I think I am missing some fundamental info about mini cash ISAs and tax. Apologies if this is covered elsewhere - my searches didn't uncover any recent discussions.

My questions are as follows:

1/ In a minicash ISA, is it just *earnings* that are tax-free? Or, does the capital invested (say the full £3,000 allocation) reduce my taxable salary as well?

2/ If I take money out of a mini cash ISA, will that money then become taxable?

3/ If, supposing, I put in my full £3,000 allocation before April 5, 08, can I continue to earn tax free interest on this amount in 08/09 *AND* take a new mini cash ISA (also earning tax free interest) in the same period?

4/ I'm also trying to work out the maths and am looking for confirmation on a scenario: I assume 6.0% in ING's mini cash ISA is a (net) better earner than, say, the LloydsTSB monthly saver at 8%, since the Lloyds option would be taxable.
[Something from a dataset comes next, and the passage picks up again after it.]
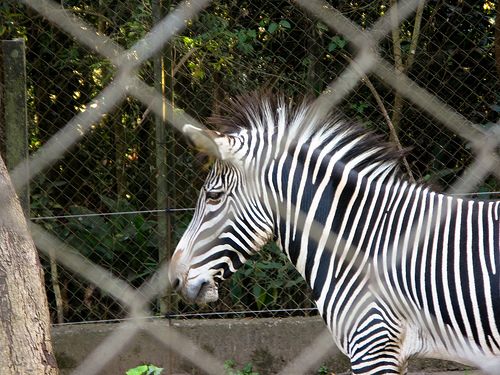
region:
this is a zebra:
[192, 92, 485, 373]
Any help on the above much appreciated!
Chris

Comments

  • CLAPTON
    CLAPTON Posts: 41,865 Forumite
    10,000 Posts Combo Breaker
    1. the interest is tax free. the capital doesn't reduce your taxable salary.

    2. The money you withdraw is free of tax. Of course, if you then choose to invest it in an ordinary saving account the interest earned on it will be taxable.
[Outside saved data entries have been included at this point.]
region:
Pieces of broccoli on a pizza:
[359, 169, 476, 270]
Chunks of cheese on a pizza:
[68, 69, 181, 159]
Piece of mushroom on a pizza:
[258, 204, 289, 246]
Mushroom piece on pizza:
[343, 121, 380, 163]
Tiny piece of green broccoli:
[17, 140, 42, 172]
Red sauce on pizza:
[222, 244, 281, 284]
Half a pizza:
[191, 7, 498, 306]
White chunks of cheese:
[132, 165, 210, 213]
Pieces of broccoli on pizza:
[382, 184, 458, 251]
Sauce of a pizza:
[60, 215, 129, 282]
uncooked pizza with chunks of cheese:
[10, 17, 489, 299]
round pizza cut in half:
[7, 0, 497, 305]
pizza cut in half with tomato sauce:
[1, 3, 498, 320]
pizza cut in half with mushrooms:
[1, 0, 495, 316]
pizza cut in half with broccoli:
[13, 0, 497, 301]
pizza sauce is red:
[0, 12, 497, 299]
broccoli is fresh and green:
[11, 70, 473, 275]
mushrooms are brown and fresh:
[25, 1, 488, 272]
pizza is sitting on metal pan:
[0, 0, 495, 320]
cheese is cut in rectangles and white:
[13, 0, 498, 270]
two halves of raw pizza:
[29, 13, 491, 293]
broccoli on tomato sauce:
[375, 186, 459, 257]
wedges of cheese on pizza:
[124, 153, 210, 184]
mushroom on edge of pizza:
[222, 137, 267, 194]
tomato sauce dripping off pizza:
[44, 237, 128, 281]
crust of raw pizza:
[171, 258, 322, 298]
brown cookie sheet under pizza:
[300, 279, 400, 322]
    3. yes once you put money into an ISA it earns interest tax free, year after year until you withdraw it. and yes you can take out a new ISA each year ..... so after a number of years you can have a very nice sum earning money tax free.
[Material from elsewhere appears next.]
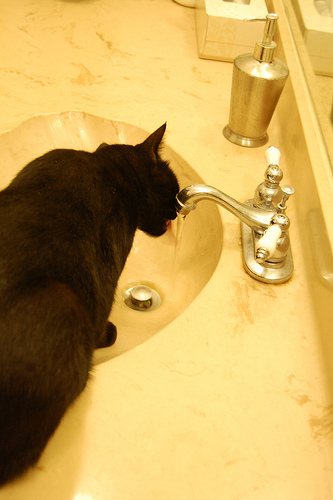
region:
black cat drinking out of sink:
[56, 118, 300, 295]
    4. If you pay equal and regular amounts into an ISA at 6% tax free and taxable account at 8% (i.e. 6.4%) then for the first year the regular saver will earn you more money.

    However, in the second year your ISA is still earning 6% tax free whereas the Halifax money has to find a new home at the saver only lasts one year.
  • CLAPTON - thank you - that's really helpful.

    Your answer to #4 begs another question - are the Lloyds interest earnings taxed at a flat 20%, or is it variable according to the tax rate a customer's particular income level would attract?

    Chris
  • RayWolfe
    RayWolfe Posts: 3,045 Forumite
    1,000 Posts Combo Breaker
    The interest will be taxed at 20%
    If you are a Standard Rate tax payer then you not pay any more.
    If you are a Higher Rate taxpayer you will have to declare and pay a further 20% to the tax man.
    If you are not a tax payer, you should present a R85 form to the bank and they will pay your interest gross.